• 68°

Jonesborough Museum exhibit highlights ‘Tennessee Women’s Fight for the Vote’

The Jonesborough & Washington County Heritage Alliance presents “To Make Our Voices Heard: Tennessee Women’s Fight for the Vote,” a new traveling exhibition, on display now in the Jonesborough & Washington County History Museum located inside the Jonesborough Visitor’s Center.
The exhibition, created in partnership with the Tennessee State Museum and the Tennessee State Library and Archives, explores the history of the woman’s suffrage movement, Tennessee’s dramatic vote to ratify the 19th Amendment in 1920, and the years that followed.
“We are very excited and honored to host this traveling exhibit in Tennessee’s Oldest Town,” says Heritage Alliance Executive Director Anne Mason. “We have been researching the role of local suffragettes, and we’ll be creating a Washington County companion exhibit that will only add to this wonderful exhibit from the State Museum and Archives.”
The exhibition is constructed of multiple dynamic panels, offering guests a touch-free experience of archival images, engaging stories and introductions to the leaders of the fight for and against the cause of woman’s suffrage. The stories begin by detailing the early challenges of racial and gender discrimination and continuing to the organization of African American and white women’s associations to encourage political engagement. 
Visitors will also learn about Febb Burn of McMinn County, whose letter to her son, Harry T. Burn, resulted in a last-minute vote that helped change women’s history in the United States forever.

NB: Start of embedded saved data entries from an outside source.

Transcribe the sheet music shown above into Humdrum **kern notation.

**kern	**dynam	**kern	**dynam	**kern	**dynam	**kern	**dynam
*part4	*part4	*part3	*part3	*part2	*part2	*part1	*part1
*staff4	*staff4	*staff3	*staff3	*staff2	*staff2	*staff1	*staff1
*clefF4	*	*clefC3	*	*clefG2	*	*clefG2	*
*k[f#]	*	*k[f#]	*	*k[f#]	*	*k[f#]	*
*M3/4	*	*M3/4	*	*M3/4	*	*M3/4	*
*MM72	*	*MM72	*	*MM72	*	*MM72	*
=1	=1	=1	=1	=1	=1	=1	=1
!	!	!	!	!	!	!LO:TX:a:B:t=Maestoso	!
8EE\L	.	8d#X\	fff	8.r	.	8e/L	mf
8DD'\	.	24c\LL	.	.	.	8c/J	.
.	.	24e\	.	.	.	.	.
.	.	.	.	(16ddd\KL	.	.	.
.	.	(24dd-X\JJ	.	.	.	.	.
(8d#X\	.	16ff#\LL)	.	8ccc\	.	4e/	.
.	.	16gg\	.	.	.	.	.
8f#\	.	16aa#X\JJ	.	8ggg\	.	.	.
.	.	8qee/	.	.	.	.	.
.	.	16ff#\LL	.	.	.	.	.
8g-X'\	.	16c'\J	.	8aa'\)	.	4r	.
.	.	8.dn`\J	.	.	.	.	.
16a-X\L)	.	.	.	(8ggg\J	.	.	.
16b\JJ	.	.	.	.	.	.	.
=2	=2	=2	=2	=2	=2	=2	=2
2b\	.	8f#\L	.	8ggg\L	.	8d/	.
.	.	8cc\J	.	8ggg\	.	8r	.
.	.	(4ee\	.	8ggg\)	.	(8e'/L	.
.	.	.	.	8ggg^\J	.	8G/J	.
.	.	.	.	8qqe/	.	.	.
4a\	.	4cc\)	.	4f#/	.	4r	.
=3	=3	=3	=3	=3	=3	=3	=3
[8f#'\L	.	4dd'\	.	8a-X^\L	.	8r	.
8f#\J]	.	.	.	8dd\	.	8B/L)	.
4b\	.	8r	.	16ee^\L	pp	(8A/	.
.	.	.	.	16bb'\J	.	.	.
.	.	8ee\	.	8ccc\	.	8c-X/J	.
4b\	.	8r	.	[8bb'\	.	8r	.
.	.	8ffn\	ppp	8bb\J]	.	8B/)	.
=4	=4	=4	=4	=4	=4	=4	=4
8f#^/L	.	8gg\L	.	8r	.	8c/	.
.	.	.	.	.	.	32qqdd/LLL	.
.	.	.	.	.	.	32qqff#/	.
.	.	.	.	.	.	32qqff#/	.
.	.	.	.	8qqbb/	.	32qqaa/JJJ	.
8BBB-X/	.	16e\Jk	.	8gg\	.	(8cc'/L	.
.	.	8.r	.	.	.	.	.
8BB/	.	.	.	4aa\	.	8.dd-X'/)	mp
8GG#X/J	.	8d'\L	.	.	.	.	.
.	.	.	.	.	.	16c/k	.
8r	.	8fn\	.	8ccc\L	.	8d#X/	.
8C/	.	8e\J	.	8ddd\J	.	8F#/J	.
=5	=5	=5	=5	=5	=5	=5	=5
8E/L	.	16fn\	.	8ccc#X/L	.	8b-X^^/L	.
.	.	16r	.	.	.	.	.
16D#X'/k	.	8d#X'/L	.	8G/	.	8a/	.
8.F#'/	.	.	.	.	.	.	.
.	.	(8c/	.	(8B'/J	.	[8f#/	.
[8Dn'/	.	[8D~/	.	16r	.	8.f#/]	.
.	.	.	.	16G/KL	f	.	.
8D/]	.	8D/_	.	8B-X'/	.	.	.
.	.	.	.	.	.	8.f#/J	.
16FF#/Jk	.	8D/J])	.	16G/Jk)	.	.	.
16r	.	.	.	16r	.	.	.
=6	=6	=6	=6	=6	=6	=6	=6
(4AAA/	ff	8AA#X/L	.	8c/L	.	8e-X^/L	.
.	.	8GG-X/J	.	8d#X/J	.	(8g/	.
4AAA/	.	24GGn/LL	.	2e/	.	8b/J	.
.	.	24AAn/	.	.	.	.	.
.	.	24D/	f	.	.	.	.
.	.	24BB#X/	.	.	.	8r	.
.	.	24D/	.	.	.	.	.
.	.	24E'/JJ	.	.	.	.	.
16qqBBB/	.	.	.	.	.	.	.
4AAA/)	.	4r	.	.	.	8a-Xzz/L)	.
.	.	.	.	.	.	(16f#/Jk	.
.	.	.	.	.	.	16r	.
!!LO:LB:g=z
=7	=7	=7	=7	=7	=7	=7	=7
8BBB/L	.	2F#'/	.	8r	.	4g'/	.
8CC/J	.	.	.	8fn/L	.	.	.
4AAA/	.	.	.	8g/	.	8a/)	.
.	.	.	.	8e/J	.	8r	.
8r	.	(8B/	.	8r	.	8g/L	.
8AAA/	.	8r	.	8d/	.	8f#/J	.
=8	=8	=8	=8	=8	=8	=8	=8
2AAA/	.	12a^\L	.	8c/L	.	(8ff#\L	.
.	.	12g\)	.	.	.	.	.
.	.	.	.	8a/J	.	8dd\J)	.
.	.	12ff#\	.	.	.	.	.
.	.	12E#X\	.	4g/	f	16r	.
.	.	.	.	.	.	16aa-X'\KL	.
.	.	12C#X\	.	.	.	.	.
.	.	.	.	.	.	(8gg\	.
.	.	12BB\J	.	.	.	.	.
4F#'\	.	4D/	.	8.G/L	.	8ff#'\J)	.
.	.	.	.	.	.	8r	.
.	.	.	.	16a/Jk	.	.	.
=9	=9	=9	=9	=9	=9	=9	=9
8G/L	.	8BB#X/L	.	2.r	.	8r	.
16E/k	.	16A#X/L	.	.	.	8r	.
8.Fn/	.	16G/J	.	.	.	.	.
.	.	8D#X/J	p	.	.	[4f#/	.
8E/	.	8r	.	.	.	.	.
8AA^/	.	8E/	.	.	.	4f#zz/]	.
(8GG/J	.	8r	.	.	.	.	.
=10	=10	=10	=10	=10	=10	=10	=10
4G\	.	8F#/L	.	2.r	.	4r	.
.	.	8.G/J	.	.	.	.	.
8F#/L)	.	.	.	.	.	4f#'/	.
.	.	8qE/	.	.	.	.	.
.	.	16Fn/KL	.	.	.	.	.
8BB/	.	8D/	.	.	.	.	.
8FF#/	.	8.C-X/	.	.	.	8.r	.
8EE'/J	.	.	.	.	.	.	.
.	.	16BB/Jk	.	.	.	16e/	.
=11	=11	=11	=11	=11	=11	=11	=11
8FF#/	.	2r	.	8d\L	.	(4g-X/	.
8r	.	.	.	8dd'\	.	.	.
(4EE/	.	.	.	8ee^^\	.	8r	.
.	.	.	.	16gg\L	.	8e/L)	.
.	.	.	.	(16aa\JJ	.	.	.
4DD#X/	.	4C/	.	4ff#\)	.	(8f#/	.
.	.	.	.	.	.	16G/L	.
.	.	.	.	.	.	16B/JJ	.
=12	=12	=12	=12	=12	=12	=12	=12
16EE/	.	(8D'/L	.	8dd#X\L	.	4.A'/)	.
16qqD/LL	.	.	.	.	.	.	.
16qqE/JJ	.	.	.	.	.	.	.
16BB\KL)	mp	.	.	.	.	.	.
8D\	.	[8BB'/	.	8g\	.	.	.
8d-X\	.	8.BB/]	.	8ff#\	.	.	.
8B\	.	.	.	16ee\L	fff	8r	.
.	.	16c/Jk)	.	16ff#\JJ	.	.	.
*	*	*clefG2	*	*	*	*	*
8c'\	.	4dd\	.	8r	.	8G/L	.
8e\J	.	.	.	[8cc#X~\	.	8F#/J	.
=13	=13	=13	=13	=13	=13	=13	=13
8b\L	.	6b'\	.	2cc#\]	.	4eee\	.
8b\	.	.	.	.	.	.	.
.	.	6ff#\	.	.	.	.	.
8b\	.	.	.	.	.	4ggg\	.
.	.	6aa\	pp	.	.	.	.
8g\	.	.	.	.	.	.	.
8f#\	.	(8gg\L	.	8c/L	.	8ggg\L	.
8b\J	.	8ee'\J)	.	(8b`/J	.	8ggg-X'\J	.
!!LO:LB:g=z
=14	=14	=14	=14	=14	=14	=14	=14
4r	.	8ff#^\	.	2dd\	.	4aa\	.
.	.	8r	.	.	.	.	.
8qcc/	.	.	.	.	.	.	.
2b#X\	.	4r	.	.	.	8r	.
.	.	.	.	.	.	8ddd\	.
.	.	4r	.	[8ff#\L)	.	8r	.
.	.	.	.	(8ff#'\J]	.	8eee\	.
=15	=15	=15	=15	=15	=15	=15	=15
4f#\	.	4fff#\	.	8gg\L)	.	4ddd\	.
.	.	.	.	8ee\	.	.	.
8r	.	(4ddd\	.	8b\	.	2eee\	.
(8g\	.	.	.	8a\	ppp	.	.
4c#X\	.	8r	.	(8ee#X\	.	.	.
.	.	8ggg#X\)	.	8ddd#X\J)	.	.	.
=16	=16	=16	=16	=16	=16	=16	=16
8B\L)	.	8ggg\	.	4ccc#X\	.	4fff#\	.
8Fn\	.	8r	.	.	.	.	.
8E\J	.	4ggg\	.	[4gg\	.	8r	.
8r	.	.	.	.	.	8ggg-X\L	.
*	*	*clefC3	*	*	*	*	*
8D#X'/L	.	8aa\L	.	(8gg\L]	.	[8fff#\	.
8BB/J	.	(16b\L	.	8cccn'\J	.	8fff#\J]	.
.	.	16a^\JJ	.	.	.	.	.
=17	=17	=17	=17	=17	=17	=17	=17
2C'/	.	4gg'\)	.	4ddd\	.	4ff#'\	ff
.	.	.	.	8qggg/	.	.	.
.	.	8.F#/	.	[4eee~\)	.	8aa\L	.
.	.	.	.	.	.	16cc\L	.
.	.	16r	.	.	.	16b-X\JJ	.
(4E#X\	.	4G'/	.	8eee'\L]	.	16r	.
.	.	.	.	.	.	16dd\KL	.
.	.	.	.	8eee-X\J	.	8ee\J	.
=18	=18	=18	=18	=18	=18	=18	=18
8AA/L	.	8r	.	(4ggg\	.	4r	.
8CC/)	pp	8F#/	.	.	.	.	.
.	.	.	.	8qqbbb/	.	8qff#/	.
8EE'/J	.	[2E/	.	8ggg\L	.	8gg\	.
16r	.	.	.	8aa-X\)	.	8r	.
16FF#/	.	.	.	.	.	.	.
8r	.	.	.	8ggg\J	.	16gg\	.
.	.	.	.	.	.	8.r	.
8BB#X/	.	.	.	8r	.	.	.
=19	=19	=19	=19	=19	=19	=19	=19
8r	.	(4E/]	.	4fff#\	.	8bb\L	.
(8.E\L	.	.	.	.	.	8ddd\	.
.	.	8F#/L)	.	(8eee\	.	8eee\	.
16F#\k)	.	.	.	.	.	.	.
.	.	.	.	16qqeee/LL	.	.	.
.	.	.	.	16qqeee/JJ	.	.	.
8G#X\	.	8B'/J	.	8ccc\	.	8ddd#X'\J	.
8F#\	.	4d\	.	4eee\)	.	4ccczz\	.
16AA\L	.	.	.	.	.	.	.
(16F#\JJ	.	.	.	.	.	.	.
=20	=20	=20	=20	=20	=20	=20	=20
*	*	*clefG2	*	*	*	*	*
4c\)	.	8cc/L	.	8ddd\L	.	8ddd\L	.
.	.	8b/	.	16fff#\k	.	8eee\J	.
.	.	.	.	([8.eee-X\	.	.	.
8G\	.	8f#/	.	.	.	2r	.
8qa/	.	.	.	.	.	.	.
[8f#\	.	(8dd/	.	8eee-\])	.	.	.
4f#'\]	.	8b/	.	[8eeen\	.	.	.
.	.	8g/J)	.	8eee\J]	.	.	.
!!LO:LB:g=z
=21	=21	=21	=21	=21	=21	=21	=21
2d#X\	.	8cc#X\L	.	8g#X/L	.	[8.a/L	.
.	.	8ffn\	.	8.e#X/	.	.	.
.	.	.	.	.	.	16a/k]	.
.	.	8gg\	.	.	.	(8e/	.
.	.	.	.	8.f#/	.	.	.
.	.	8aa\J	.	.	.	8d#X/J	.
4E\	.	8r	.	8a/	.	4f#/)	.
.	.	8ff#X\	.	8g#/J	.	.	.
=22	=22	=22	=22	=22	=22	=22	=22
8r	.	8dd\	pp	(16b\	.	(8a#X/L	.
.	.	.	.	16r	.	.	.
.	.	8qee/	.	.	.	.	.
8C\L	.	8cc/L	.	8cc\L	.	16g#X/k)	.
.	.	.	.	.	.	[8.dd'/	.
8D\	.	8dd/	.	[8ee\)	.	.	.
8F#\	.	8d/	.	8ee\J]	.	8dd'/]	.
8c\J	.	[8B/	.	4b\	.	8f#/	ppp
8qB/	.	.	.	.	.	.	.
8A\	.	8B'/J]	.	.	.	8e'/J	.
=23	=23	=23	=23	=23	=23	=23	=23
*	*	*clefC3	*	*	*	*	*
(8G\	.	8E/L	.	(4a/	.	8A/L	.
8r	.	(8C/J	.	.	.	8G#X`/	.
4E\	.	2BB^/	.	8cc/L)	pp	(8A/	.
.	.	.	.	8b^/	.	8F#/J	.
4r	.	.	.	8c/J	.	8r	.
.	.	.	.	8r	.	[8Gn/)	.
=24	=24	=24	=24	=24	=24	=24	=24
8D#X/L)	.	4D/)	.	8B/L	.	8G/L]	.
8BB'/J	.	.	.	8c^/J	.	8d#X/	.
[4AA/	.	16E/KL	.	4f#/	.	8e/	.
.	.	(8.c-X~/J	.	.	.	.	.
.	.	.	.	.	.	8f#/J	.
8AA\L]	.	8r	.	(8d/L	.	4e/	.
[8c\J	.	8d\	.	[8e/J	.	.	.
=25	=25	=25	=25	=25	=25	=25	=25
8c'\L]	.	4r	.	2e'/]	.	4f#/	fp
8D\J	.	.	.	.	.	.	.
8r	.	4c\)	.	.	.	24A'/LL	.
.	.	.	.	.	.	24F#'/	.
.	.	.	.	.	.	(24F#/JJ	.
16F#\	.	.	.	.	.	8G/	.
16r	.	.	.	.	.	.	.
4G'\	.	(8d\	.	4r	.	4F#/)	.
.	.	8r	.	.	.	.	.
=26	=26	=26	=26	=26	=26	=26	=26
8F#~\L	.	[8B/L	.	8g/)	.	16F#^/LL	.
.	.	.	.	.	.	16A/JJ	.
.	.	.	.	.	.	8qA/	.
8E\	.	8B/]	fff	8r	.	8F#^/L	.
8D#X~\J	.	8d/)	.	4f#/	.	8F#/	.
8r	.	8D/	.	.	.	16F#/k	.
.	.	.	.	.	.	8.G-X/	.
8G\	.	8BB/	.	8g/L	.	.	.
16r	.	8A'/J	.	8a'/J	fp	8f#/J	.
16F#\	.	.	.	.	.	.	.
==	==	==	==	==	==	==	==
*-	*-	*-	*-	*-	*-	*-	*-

The exhibit includes a Tennessee map, highlighting suffragist activities across the state, including in Washington County.
“Tennessee’s role in becoming the 36th and final state to ratify the 19th Amendment not only solidified women’s right to vote but propelled women across the country to opportunities and futures they never thought possible,” said Chuck Sherrill, State Librarian and Archivist with the Tennessee State Library & Archives. “The hope of the committee is this centennial celebration will do the same all across our state.”
In coordination with this traveling exhibit, the Tennessee State Museum in Nashville will soon open Ratified! Tennessee Women and the Right to Vote, an extensive 8,000 square foot exhibition exploring the Women’s Suffrage movement in Tennessee through archival images and documents, artifacts, films, interactive elements, and programming.
An online component of the exhibition, Ratified! Statewide! highlighting the suffrage movement in every Tennessee county is available now at tnmuseum.org.
“As we commemorate the historic vote that took place at Tennessee’s State Capitol in August of 1920, we want to honor those individuals who played key roles in the journey to gain voting rights for women,” said Ashley Howell, Executive Director of the Tennessee State Museum. “We are thrilled to have the opportunity to share these stories across the state.”
“To Make Our Voices Heard: Tennessee Women’s Fight for the Vote” is organized by the Tennessee State Museum and the Tennessee State Library and Archives with funding provided by The Official Committee of the State of Tennessee Woman Suffrage Centennial. The project is also funded in part by a grant from Humanities Tennessee, an independent affiliate of the National Endowment for the Humanities.